Maybe the Linux version has something to do with it: the machine with the performance regression is running CentOS 5, which runs Linux kernel version 2.6.18, whereas Ubuntu 14.04 runs kernel version 3.13.0. So could it be something to do with the scheduler? Linux 2.6.18 uses the ‘O(1) scheduler’, but from 2.6.23 the default was the ‘Completely Fair Scheduler’. It’s hard to imagine exactly how a difference between schedulers could cause the observed effects, but the following theory is somewhat plausible:

  1. [PRODUCT]’s subprocesses regularly write to the named pipe.
  2. Writing to a named pipe makes readers on the pipe runnable.
  3. If the reader was running anyway on another CPU (as in the busy-wait case), there’s nothing for the scheduler to do.
  4. But if the reader was blocked on a select, then the kernel may well schedule it now.
  5. This scheduling decision might result in the writer process yielding.

However, it’s dangerous to be carried away by a plausible theory. Step 5 surely can’t be right: the scheduling of the reader would surely only cause the writer to yield if the machine were starved for CPU time, and that doesn’t seem to be the case: the load average was only a few percent. So it’s time for some more experiments.

Well, that certainly sinks my theory! If there are no writes on the named pipe, then there can’t be any scheduling decisions based on those writes. It’s beginning to look as though the common factor is that the test case runs fast if the server is hogging 100% of a CPU, regardless of whether there is any communication between the two. So maybe it doesn’t matter whether the CPU-bound process is the server?
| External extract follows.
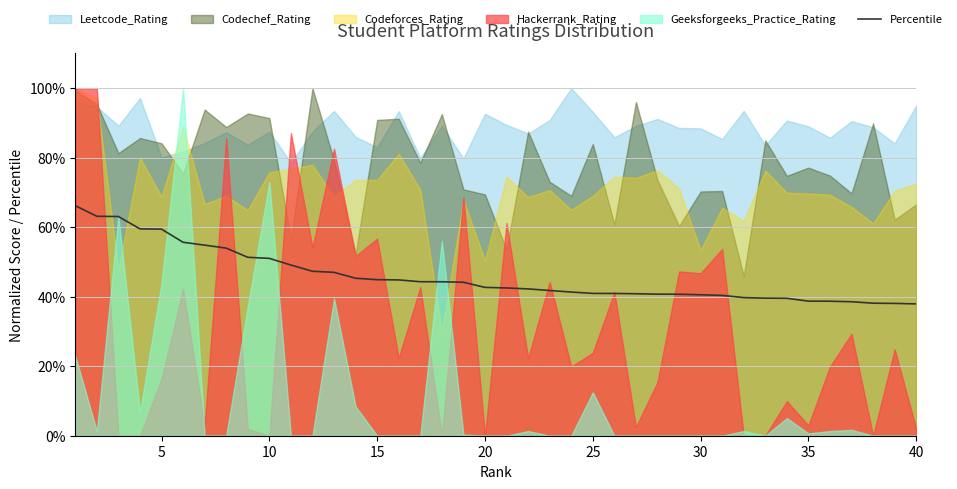

Is it true that Percentile equals 55.7 at 35?

False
So my new theory is that I am seeing the effect of power management. That is, I believe that a CPU-bound process causes the system to power up more CPU resources, and other programs benefit from this. A quick way to test this theory is to run a program that’s completely unrelated to [PRODUCT] but which also runs many subprocesses (let’s use the configure step from a Python source installation, which happens to be handy), and see if it benefits from a concurrent CPU-bound process:

$ time ./configure > /dev/null
real    0m18.358s
user    0m11.157s
sys     0m7.447s
$ (while :; do :; done) &
[1] 30219
$ time ./configure > /dev/null
real    0m13.889s
user    0m8.249s
sys     0m5.629s

So this is a general phenomenon and nothing to do with [PRODUCT]. It seems that what is happening is that the CPU-bound process causes one of the CPUs on the Intel Core i7 to be boosted to full speed (aka Intel Turbo Boost):

$ grep MHz /proc/cpuinfo
cpu MHz     : 1200.000
cpu MHz     : 1200.000
cpu MHz     : 1200.000
cpu MHz     : 1200.000
cpu MHz     : 1200.000
cpu MHz     : 1200.000
cpu MHz     : 1200.000
cpu MHz     : 1200.000
$ (while :; do :; done) &
[1] 22222
$ grep MHz /proc/cpuinfo
cpu MHz     : 1200.000
cpu MHz     : 1200.000
cpu MHz     : 1200.000
cpu MHz     : 1200.000
cpu MHz     : 1200.000
cpu MHz     : 1200.000
cpu MHz     : 1200.000
cpu MHz     : 2801.000

and then this benefits other processes when they get scheduled onto the boosted CPU. This explains why the performance results were so different on the Ubuntu virtual machine in experiment 2: the virtual machine was configured to use a single CPU, so the CPU-bound server process competed with [PRODUCT] for the resource.

So in the end there was nothing wrong with the product! It was the performance measurement test that was wrong. For accurate comparison, Intel Turbo Boost has to be disabled for the duration of the test, as described at kernel.org.


  1.  This is based on a true story, but details have been changed.